◆ YOUR TASK ◆
Gather each line of the entries below that contains the string "instances", copying those lines in the order they appear.

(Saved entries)

________________________

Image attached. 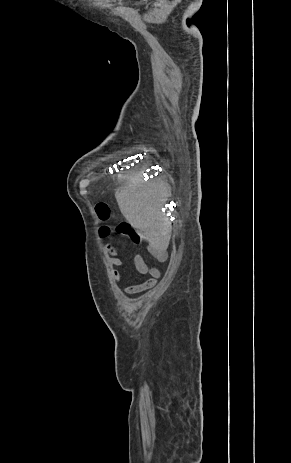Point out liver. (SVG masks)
Wrapping results in <instances>:
<instances>
[{
	"mask_svg": "<svg viewBox=\"0 0 291 463\" xmlns=\"http://www.w3.org/2000/svg\"><path fill=\"white\" fill-rule=\"evenodd\" d=\"M118 177L125 180L115 195L121 213L138 235L148 241V250L152 255L166 252L171 238V225L161 212L165 201V185L145 182L141 174Z\"/></svg>",
	"mask_w": 291,
	"mask_h": 463,
	"instance_id": "1",
	"label": "liver"
}]
</instances>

________________________

◆ SOLUTION TO THIS EXERCISE ◆
Wrapping results in <instances>:
<instances>
</instances>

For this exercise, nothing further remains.